Table 1.
Data collection and processing parameters, refinement and validation statistics.
Fig 1.
Structure of the SARS-CoV-2 N501Y mutant spike protein ectodomain bound to the ACE2 ectodomain.
(A) Density map for the overall complex at the end of global structure refinement. The 3 spike protein protomers are colored in cyan, purple, and yellow, with the density for the strongly and weakly bound ACE2 proteins in pale red and green, respectively. (B) Improved density map at the contact zone between the receptor binding domain (RBD) and the strongly bound ACE2 protein ectodomain. (C) Visualization of density at the contact zone for Y501 in the RBD and residues Y41 and K353 in ACE2. (D). Ribbon diagram with superposition of the unmutated and N501Y RBD–ACE2 complex (PDB ID 7KMB). (E) Zoomed-in view of the interface, showing a superposition of the structures of unmutated and N501Y mutant spike proteins in complex with ACE2. The carbon atoms of residues in the N501Y mutant and ACE2 in our structure are colored in cyan and pale red, respectively, while those in the structure of the complex between unmutated spike protein and ACE2 are in light gray.
Fig 2.
Analysis of VH Fc ab8 and IgG ab1 interactions with N501Y and unmutated spike.
(A) ELISA analysis of antibody interactions with either N501Y or unmutated spike ectodomain. (B) N501Y or unmutated SARS-CoV-2 S pseudotyped virus neutralization by either VH Fc ab8 or IgG ab1. (C and D) ELISA analysis of N501Y or unmutated SARS-CoV-2 spike ectodomain binding by soluble ACE2-mFc in the presence of serial dilutions of either (C) IgG ab1 or (D) VH Fc ab8. ELISA experiments were done at least in duplicate while neutralization experiments were performed twice at least in duplicate, and the average values are shown. Error bars denote the standard error of the mean (SEM).
Fig 3.
Structure of VH ab8 bound to the N501Y mutant spike protein trimer.
(A) Atomic model for the structure of the complex of VH ab8 (blue) with the N501Y mutant spike protein ectodomain (gray). The structure has 2 receptor binding domains (RBDs) in the down position with well-resolved densities for the bound VH ab8. The third RBD is in the up position. (B) Cryo-electron microscopy density map after local refinement with fitted coordinates for the contact zone between the RBD and VH ab8. (C) Density map in the region near 501 for the N501Y mutant spike protein ectodomain showing density for residues Q498, Y501, and Y505. (D and E) Close-up views of the contact zone between the RBD region and ACE2 highlighting residues involved.
Fig 4.
Structure of Fab ab1 bound to the N501Y mutant spike protein trimer.
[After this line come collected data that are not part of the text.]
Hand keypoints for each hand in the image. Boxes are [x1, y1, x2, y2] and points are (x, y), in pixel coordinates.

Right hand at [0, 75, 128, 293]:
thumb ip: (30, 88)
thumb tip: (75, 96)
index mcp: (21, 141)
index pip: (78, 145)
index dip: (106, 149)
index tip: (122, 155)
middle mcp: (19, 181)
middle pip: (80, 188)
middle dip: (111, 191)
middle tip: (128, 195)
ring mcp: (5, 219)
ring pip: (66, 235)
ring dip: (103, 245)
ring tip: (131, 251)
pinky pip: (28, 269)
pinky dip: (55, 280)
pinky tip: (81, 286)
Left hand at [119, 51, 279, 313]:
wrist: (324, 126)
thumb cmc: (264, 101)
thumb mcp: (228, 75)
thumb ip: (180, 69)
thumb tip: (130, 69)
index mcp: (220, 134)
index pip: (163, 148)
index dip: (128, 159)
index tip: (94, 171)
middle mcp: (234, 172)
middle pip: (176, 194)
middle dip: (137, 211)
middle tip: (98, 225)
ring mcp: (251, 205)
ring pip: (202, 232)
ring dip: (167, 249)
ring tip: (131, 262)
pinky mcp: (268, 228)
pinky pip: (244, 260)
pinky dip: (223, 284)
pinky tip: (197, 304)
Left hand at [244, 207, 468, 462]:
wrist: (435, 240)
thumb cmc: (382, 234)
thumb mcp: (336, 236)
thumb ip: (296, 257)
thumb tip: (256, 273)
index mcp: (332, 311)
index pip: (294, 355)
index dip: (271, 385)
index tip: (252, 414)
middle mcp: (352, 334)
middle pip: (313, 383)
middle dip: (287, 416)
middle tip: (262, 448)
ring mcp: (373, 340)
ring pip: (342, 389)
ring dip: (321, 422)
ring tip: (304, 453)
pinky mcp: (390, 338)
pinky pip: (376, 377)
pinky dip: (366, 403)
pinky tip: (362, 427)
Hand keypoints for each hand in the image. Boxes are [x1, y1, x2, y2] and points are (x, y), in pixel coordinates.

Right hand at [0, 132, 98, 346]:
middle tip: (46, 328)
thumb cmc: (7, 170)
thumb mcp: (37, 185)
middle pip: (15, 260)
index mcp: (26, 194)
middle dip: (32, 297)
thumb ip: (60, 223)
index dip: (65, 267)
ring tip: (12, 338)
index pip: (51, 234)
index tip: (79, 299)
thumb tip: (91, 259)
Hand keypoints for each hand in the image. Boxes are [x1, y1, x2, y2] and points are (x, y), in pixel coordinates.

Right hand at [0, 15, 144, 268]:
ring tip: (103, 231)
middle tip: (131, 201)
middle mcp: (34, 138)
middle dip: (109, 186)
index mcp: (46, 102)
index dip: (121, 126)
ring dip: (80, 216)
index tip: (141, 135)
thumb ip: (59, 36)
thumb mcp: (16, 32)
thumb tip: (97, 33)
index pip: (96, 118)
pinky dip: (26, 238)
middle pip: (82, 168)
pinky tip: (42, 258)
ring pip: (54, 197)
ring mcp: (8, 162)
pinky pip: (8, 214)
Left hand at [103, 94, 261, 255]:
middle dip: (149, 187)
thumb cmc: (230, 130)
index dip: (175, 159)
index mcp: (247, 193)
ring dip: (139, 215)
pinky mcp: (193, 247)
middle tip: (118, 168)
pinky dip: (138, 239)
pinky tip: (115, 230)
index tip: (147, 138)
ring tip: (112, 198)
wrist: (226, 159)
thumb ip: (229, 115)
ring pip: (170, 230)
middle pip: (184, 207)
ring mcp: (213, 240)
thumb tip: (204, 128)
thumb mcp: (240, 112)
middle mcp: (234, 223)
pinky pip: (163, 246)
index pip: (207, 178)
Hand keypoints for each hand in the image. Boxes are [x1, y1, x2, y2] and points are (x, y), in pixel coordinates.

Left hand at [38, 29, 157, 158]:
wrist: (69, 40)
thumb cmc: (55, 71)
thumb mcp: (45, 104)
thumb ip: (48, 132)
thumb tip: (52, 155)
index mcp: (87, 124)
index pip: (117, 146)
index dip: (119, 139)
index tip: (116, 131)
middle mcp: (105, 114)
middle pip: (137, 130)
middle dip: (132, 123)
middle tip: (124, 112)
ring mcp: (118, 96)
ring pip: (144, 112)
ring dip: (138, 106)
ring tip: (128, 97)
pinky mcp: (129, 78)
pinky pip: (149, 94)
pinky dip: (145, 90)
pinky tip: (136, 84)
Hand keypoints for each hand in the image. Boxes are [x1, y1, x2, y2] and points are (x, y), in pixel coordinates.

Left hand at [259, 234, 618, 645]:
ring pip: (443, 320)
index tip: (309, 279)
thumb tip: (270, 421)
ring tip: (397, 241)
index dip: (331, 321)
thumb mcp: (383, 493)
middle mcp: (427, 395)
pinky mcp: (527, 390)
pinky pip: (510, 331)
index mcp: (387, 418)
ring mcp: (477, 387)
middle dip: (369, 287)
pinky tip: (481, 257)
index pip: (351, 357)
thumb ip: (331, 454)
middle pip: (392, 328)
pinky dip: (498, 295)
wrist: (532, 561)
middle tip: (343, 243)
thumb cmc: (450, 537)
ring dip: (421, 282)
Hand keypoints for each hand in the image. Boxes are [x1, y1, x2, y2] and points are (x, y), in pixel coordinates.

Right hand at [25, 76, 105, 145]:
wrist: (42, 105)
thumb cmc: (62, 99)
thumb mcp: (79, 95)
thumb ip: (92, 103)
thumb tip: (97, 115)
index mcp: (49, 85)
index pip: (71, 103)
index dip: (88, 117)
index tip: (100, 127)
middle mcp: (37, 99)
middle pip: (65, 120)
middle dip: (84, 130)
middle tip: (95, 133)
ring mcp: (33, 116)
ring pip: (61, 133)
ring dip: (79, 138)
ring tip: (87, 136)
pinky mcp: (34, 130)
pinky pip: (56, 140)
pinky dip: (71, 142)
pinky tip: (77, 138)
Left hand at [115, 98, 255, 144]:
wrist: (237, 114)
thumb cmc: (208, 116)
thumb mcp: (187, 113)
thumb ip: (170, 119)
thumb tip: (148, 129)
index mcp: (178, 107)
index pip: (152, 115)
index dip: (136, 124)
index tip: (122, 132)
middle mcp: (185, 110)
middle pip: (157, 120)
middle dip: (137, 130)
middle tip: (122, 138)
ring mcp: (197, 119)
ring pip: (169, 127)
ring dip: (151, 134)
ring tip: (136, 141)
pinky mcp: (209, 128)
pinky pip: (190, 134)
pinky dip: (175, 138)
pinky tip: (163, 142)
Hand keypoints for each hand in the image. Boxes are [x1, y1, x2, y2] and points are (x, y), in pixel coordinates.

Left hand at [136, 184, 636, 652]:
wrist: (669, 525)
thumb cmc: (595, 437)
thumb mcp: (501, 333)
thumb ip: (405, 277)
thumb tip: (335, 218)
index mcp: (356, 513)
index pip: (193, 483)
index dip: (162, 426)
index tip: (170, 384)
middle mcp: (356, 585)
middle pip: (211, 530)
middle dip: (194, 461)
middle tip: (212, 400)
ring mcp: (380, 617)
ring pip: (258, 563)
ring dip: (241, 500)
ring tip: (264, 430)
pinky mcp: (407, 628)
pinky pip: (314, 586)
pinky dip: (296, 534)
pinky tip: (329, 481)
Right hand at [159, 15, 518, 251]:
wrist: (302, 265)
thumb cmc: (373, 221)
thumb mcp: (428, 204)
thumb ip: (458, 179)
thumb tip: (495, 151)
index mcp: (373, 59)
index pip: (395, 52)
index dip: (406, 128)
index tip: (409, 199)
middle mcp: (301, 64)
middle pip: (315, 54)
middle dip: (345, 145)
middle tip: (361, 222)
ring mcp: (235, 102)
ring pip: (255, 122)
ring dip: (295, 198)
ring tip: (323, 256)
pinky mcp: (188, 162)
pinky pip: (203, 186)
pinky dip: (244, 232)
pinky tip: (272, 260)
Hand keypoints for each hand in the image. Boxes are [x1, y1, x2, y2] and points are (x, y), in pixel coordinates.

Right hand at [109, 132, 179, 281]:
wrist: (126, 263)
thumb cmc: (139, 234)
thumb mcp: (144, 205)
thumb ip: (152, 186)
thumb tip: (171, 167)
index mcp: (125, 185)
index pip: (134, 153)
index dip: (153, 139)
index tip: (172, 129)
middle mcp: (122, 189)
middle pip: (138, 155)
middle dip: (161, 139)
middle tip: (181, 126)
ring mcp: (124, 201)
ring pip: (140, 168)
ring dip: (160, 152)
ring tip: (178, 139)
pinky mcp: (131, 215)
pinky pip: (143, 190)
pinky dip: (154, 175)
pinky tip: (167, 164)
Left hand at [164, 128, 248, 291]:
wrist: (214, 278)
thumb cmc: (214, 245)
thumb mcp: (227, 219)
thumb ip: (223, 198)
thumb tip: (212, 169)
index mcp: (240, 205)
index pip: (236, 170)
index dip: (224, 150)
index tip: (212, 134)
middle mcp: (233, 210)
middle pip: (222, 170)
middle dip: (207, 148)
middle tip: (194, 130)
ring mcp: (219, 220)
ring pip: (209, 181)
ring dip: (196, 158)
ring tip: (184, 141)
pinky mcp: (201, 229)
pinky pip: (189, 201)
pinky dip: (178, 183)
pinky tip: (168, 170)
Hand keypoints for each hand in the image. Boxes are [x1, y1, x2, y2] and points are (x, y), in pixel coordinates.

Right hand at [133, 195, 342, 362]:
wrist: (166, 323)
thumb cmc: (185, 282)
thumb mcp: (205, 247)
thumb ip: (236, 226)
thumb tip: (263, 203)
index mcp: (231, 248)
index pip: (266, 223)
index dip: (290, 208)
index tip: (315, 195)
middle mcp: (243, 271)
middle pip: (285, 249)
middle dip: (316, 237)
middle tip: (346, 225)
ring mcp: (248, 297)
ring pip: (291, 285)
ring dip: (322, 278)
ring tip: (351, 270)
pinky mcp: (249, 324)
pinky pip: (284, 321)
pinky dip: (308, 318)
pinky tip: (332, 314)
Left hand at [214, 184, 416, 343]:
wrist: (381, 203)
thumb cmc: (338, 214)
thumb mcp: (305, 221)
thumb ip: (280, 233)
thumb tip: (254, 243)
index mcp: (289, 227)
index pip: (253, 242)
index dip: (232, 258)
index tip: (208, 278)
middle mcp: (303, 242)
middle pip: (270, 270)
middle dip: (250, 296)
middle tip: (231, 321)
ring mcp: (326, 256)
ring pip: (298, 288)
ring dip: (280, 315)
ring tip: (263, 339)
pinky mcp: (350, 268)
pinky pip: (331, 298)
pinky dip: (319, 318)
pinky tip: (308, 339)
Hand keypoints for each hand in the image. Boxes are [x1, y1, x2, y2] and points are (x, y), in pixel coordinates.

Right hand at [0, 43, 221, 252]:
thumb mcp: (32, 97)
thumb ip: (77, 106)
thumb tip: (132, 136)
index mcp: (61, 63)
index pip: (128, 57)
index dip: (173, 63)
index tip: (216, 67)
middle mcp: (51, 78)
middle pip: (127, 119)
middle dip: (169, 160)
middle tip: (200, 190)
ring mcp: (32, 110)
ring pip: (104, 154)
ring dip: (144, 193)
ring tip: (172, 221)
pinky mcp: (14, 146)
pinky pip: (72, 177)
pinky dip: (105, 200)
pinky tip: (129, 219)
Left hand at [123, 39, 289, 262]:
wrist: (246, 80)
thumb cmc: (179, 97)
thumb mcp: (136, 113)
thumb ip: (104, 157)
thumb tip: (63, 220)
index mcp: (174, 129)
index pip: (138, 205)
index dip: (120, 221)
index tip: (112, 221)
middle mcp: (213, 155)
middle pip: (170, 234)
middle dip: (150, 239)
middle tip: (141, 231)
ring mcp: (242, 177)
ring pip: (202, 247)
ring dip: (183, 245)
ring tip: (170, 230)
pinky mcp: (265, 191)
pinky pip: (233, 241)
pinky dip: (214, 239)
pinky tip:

(A and B) Atomic models for the 2 predominant conformations of the spike protein (gray) observed with Fab ab1 (blue) bound to either 2 (A) or 3 (B) receptor binding domains (RBDs) in the up position. (C) Cryo-electron microscopy density map after local refinement with fitted coordinates for the contact zone between the RBD and Fab ab1. (D) Density map in the region near 501 for the N501Y mutant spike protein ectodomain showing density for residues Q498, Y501, and Y505 in the spike protein and a loop in Fab ab1 that includes S30, the residue closest to Y501. (E and F) Close-up views of the contact zone between the RBD region and ACE2 highlighting residues involved.
Fig 5.
Comparison of the structures of complexes formed by the spike protein ectodomain with the ACE2 ectodomain, VH ab8, and Fab ab1.
(A–C) Open-face views of the receptor binding domain (RBD) from the vantage point of ACE2 (A), VH ab8 (B), and Fab ab1 (C), with the residues involved in contact shaded in red, yellow, and blue, respectively. (D–F) Space-filling model view of ACE2 (D), VH ab8 (E), and Fab ab1 (F) in contact with the RBD (structure shown in ribbon format). (G) Superposition of the structures of the complex of the RBD with ACE2, VH ab8, and Fab ab1 to show their relative footprints on the RBD surface.